Genetic factors are believed to play a role in the individual susceptibility to chronic obstructive pulmonary disease (COPD). Tumour necrosis factor (TNF) family genes have been widely investigated but inconsistent results may lie either in the genetic heterogeneity of populations or in the poor phenotype definition. A genetic study was performed using a narrower phenotype of COPD.
The authors studied 86 healthy smokers and 63 COPD subjects who were enrolled based on irreversible airflow obstruction (forced expiratory volume in one second/forced vital capacity <70% predicted) and a diffusing capacity for carbon monoxide <50% predicted (moderate-to-severe COPD associated with pulmonary emphysema).
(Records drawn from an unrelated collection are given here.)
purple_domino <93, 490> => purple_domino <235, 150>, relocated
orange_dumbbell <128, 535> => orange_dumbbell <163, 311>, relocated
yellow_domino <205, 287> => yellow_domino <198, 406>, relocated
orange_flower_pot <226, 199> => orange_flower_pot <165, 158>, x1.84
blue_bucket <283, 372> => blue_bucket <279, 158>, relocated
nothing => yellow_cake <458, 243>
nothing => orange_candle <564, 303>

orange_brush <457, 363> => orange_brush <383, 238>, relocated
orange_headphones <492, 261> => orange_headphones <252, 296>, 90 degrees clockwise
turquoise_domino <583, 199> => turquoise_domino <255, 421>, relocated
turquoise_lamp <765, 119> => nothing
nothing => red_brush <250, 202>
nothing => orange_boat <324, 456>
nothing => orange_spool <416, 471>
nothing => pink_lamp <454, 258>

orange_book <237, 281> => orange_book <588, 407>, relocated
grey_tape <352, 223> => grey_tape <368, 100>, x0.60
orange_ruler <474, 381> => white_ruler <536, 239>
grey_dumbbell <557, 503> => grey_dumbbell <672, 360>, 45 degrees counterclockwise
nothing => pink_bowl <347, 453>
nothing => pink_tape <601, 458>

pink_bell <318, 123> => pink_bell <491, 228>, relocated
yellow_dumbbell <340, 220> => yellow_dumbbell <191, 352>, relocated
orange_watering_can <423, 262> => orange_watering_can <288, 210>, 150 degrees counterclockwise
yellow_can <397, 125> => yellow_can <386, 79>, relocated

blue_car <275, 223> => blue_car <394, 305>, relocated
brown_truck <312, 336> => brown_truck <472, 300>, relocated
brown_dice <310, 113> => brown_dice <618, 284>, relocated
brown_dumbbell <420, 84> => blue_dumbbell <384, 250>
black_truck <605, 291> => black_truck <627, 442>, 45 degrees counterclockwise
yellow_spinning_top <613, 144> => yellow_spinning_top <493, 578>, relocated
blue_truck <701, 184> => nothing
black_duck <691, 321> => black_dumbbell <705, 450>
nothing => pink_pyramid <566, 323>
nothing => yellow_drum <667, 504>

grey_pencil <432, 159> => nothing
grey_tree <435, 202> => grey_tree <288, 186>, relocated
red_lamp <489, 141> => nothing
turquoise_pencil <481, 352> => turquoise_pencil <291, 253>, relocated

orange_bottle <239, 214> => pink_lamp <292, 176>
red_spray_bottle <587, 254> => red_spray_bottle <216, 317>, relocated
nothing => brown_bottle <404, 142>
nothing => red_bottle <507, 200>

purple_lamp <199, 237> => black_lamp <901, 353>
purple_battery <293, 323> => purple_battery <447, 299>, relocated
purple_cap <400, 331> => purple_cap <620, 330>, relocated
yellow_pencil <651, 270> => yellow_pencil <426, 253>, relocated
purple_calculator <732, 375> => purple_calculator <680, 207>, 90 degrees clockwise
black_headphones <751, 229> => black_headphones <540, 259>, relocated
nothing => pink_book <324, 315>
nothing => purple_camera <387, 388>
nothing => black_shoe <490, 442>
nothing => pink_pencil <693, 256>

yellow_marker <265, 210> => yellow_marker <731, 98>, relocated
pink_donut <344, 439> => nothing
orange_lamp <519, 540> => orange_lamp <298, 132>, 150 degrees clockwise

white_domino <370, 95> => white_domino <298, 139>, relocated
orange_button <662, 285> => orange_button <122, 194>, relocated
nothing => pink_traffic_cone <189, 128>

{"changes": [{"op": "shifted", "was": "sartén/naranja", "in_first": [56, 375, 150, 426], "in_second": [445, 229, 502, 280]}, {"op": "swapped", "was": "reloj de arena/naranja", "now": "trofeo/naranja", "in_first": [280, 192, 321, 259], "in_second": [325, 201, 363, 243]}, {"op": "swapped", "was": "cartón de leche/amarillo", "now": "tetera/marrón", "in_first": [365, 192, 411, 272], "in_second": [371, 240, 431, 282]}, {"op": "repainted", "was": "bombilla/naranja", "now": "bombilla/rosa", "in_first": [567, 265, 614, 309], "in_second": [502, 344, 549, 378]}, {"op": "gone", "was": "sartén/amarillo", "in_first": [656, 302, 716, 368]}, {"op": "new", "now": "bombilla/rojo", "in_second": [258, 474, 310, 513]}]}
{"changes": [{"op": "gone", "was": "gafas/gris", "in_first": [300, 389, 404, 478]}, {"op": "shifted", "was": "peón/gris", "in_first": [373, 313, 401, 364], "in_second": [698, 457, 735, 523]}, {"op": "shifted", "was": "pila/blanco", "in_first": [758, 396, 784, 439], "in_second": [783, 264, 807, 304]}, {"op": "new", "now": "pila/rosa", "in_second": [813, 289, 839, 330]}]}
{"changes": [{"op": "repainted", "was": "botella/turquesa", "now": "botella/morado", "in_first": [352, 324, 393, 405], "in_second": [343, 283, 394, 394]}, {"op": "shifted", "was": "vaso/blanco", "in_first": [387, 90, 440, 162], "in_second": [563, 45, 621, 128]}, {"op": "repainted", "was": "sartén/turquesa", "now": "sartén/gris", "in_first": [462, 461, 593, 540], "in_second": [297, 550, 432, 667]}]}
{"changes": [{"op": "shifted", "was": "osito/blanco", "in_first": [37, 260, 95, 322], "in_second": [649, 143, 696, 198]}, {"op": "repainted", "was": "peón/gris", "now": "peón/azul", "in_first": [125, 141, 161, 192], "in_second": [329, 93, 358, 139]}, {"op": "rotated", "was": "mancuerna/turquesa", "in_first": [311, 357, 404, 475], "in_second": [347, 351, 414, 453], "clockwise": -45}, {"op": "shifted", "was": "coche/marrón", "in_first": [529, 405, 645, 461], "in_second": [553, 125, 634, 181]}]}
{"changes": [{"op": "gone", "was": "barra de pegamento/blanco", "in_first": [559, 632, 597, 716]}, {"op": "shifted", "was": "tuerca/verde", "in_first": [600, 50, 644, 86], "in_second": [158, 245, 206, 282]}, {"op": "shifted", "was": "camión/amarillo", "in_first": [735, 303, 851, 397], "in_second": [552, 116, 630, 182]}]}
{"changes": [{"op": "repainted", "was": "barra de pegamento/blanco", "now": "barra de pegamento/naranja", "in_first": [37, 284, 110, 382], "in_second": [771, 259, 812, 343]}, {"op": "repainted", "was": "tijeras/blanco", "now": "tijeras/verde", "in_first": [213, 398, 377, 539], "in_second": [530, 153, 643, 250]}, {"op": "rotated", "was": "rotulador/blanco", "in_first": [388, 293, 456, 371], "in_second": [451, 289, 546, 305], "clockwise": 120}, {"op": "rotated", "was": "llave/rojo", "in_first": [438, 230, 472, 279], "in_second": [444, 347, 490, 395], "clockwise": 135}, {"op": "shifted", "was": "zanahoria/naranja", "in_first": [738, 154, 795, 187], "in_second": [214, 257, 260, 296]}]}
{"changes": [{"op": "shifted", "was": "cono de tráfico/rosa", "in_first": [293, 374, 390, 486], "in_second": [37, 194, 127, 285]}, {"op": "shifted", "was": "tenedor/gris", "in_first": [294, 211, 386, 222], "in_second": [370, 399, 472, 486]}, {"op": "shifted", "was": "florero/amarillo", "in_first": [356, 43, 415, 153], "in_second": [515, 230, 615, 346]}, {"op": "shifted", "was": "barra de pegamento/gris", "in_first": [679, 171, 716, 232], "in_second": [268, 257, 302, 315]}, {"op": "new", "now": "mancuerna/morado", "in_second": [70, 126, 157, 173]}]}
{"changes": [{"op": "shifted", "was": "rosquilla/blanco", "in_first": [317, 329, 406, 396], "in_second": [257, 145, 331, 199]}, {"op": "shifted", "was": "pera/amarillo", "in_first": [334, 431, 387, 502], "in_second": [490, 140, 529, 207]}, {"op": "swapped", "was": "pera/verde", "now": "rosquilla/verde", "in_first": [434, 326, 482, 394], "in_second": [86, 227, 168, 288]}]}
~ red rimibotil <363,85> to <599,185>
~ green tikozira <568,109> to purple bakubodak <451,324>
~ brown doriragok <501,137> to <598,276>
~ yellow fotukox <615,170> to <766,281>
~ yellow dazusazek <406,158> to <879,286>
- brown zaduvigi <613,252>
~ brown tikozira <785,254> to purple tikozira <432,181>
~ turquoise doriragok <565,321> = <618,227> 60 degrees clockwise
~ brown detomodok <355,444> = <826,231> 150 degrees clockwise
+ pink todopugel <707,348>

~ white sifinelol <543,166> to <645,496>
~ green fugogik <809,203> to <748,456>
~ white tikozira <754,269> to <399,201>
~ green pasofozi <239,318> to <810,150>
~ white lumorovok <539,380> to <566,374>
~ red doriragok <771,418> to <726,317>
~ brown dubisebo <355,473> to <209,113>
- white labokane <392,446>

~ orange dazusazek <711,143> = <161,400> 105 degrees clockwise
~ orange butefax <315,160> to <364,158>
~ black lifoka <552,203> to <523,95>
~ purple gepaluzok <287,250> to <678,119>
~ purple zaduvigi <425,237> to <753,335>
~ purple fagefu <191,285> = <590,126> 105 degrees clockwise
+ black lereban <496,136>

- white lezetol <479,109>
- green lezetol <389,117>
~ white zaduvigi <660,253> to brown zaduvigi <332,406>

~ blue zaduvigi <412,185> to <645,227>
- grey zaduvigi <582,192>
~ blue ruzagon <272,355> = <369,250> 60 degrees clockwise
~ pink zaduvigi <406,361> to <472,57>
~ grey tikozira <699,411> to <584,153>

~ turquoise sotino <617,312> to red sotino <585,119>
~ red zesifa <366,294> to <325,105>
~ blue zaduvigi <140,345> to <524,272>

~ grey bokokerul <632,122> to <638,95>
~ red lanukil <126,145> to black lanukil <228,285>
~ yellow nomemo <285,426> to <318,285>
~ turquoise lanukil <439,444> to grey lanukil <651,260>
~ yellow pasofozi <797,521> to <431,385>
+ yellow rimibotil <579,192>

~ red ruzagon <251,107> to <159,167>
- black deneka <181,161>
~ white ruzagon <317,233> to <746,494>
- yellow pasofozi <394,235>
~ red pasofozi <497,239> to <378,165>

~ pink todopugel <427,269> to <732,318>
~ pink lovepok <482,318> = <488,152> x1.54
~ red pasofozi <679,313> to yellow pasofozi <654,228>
The following polymorphisms were investigated: TNF-308, the biallelic polymorphism located in the first intron of the lymphotoxin- gene, and exon 1 and exon 6 of the TNF receptor 1 and 2 genes, respectively.
No significant deviations were found concerning the four polymorphisms studied between the two populations.
The authors confirm that the tumour necrosis factor family genes, at least for the polymorphisms investigated, are not major genetic risk factors for chronic obstructive pulmonary disease in Caucasians, either defined in terms of emphysema (this study) or airflow obstruction (previous studies). Nevertheless, the authors would like to emphasise the importance of narrowing the phenotype in the search for genetic risk factors in chronic obstructive pulmonary disease.